Thursday, November 19, 2015

Stop Climbing Out of the Uncanny Valley

I've been playing video games since my first NES.  I grew up with Mario, Sonic, Megaman and Fox McCloud.  Back then, the 8-bit machines forced stylization in character design: there wasn't enough pixels or compute power to render realism.  So the game makers worked with the constraints. Mario is a plumber because with only 16 pixel rows to work with, the designers needed the mustache and overalls to create definition for his nose, chin, and body.



Since that time, we have far outgrown 8-bit.  Games are now built on top of gigabytes of dedicated graphics memory and have a little over 2 million pixels of screen real estate.  Shouldn't more horsepower and more pixels lead to more beautiful realism and as a result, a more appealing character? And it's not just the tech that's getting better.  Today's artists are more skilled and have way more tools than those early developers.  Shouldn't the expertly crafted detail lead to a better product?

In my opinion, character design is getting worse, and it's all because of the Uncanny Valley.

In brief, the Uncanny Valley is a postulate widely accepted in robotics and computer animation that the more a fabricated character tries to act and look like a real human, the more we subconsciously notice what's wrong, and therefore reject the fabrication as creepy.

Here's an example of state of the art work in games from Ninja Theory.  The detail they're getting out of the high res scans is mind boggling - down to finger print accurate resolution.


And I have to admit that the still images of the CG character in neutral pose are looking pretty good. Where it all breaks down is when the character starts moving.  Even if the game makers capture a wide range of neutral and active poses, humans are so adept at discerning meaning from facial differences as little as millimeters apart, there's no algorithm that can blend between those poses that captures a completely believable human face.  Most who aspire to be actors have a hard time achieving believability, why do we think a computer could do any better?

What's frustrating is that even though today's game designers know they are making creepy characters, many of them have this unshakeable belief that with a little more technology and a few more clever ideas, they will eventually converge to the limit.  If you rephrase the Uncanny Valley premise from the creative's perspective, the more you try to climb out of the Valley, the harder it gets.
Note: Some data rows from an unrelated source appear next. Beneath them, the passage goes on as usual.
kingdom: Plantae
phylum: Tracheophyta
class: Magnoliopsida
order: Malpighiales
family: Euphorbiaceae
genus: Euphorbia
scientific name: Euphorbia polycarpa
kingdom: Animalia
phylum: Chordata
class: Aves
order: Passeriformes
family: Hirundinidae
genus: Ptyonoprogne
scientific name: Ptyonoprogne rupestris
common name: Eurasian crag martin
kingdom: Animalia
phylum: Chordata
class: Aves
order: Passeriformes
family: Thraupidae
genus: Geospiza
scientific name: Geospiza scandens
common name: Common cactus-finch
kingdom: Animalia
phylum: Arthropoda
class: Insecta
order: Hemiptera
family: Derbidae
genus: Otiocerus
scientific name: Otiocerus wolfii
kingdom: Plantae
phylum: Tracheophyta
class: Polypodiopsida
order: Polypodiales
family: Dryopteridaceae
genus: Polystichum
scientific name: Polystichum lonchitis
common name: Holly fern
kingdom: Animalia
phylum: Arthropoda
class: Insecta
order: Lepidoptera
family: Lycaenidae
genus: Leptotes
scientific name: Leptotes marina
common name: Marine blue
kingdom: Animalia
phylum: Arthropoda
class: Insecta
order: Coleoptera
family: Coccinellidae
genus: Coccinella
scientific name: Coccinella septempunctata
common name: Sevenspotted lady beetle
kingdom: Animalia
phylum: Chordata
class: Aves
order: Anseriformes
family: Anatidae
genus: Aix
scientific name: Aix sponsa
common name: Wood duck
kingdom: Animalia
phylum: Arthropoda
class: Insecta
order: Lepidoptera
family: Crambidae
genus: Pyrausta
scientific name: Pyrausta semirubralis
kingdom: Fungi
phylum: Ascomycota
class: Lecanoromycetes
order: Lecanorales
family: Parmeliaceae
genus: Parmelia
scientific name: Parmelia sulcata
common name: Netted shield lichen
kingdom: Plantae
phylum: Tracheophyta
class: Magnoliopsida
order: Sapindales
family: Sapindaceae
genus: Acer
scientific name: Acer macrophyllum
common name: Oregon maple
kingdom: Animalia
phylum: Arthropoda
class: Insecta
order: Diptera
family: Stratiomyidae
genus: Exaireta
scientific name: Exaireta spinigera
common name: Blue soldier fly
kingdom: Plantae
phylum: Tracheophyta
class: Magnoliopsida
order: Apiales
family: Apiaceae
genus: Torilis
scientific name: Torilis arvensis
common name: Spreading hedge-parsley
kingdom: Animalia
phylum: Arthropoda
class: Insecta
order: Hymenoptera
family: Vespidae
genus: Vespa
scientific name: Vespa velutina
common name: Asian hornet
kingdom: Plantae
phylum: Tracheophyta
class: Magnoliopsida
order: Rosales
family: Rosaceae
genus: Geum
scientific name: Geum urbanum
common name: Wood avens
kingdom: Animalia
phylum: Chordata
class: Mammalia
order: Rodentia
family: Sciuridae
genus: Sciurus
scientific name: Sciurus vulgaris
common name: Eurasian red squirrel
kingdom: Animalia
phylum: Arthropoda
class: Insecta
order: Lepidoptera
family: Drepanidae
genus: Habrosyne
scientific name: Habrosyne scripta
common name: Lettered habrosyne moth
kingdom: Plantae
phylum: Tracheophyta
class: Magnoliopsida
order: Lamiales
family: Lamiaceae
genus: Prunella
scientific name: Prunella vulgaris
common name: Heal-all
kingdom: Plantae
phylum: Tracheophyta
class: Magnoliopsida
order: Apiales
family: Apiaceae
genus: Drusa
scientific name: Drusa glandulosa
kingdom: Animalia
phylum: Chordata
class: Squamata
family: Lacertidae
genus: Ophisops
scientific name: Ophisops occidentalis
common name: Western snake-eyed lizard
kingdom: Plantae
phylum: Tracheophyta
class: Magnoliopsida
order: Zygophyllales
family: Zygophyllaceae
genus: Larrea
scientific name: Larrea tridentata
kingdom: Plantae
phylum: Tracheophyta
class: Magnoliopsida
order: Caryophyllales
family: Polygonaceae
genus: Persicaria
Sounds like a classic case of diminishing returns.

Image grabbed from Manly Guys doing Manly Things.

I think there are two alternative paths that could lead towards better ways out of the Valley.

The first is obvious: don't even try climbing the difficult side.  Use our wide range of tools, talent and technology to make something you would never see in real world - like a stylized illustration come to life.  We are much better as humans in finding appeal in the fantastic than we are at forgiving flaws in the realistic.  In the 80s, tech limitations forced stylization.  Now, stylization is a choice worth making.

The second comes from thinking how film captures appealing character.  Humans are not very sensitive to temporal gaps in what we see and so flashing a moving picture 24 times a second is not distracting and has been used for over a century in the cinema.  We also know that a film of a good actor can be incredibly appealing.  So what if instead of capturing high resolution scans of static poses, we scan actors as they act at around 30 times per second.  There's already promising tech going in this direction coming out of teams like 8i.com, Uncorporeal, and Microsoft Research.


We can then play that 3D capture back at 30 poses per second without needing any blending for the in between frames, even if the game is rendering at 60 or 90 fps.  Where this becomes a problem is that game developers like a simplified model, usually in the form of a joint hierarchy.  With a simplified model, developers can drive a character that can be affected by interactive input, like when the player hits the "jump" button.  Furthermore, the joint hierarchy is a good way to compress movement data so you don't need to download 1TB of data to see a cutscene.

But I think these are the problems worth working on.  Instead of finding a way to fabricate acting with an algorithm, even if that algorithm is fed by scans and motion capture, find algorithms that solve the problems of using dynamically scanned acting.

Stop struggling to climb out of the Uncanny Valley on the hard side.  We should either walk back up the easier side towards more stylized characters, or avoid falling into the Valley all together by finding better ways to record actors in 3D.  In the latter case, the problems worth solving are around interactivity and compression, problems better solved with a computer anyways.